- [READING PASSAGE]
▬▬▬

The LORD is my light and my salvation; whom shall I fear?  The LORD is the strength of my life; of whom shall I be afraid?  (27:1)
This total confidence in Him Who is exalted is not just the stuff of great occasions; those unknown authors of the Psalms, the Gospel accounts of Jesus’ birth, life, and death on the Cross, show us that the very fabric of every-day living -- replete with every-day situations – can be shot through and through with that same saving thread of total confidence and trust in the One Who, though unseen, is more truly real and effective-for-good than all worldly appearances:
Yea, though I walk through the valley of the shadow of death, I will fear no evil; for You are with me; Your rod and Your staff, they comfort me.   You prepare a table before me in the presence of my enemies; You anoint my head with oil; my cup runs over.  Surely goodness and mercy shall follow me all the days of my life; and I will dwell in the house of the LORD forever.  (Psalm 23:4-6)

▬▬▬

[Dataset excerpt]
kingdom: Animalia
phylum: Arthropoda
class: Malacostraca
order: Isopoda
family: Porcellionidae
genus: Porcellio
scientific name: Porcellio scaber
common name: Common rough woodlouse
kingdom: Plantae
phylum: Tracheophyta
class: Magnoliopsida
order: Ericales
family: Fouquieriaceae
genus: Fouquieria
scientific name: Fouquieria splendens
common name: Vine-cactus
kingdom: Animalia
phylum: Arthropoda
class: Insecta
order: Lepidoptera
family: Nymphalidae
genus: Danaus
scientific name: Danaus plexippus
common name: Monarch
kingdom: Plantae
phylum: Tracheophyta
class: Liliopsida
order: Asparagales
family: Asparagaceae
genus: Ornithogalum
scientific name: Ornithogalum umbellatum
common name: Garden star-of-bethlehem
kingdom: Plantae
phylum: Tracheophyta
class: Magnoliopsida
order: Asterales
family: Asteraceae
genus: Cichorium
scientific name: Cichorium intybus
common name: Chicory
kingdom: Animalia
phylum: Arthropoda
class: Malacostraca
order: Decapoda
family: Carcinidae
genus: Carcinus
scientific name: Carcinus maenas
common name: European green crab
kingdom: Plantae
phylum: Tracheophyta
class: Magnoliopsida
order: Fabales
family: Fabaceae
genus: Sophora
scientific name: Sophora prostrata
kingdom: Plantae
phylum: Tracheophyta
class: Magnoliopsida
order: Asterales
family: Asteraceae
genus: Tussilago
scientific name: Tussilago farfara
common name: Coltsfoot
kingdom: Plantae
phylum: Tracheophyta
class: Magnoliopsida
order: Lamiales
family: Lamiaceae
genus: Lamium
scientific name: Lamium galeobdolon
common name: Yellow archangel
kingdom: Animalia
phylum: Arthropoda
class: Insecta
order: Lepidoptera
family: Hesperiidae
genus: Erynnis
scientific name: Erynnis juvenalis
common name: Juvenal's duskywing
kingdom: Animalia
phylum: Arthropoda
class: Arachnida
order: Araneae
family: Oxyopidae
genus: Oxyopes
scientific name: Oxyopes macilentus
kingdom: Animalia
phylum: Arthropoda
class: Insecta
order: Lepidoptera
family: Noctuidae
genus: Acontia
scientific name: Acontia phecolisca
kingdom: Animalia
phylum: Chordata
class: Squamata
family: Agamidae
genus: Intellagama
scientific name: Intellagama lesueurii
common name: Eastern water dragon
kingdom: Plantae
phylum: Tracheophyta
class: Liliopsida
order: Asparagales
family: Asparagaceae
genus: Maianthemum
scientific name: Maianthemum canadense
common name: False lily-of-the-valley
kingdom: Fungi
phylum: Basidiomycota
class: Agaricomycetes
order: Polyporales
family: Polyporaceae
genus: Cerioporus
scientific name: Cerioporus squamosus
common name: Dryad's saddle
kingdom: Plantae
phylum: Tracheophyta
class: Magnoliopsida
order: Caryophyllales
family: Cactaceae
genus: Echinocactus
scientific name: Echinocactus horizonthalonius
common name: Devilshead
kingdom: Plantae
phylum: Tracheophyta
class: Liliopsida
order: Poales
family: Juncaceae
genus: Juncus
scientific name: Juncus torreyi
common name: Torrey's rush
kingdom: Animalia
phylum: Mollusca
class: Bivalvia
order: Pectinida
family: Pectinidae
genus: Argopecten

▬▬▬

- [WRITTEN TASKS]
a: In the passage on trust in the LORD, what does the speaker say is prepared before them in the presence of their enemies?
b: Duplicate the passage on trust in the LORD, starting with "This total confidence" and going on through "forever.  (Psalm 23:4-6)".
Work from the passage on trust in the LORD only, not from the listing.

- [SOLUTIONS BELOW]
a: A table.

b:
This total confidence in Him Who is exalted is not just the stuff of great occasions; those unknown authors of the Psalms, the Gospel accounts of Jesus’ birth, life, and death on the Cross, show us that the very fabric of every-day living -- replete with every-day situations – can be shot through and through with that same saving thread of total confidence and trust in the One Who, though unseen, is more truly real and effective-for-good than all worldly appearances:
Yea, though I walk through the valley of the shadow of death, I will fear no evil; for You are with me; Your rod and Your staff, they comfort me.   You prepare a table before me in the presence of my enemies; You anoint my head with oil; my cup runs over.  Surely goodness and mercy shall follow me all the days of my life; and I will dwell in the house of the LORD forever.  (Psalm 23:4-6)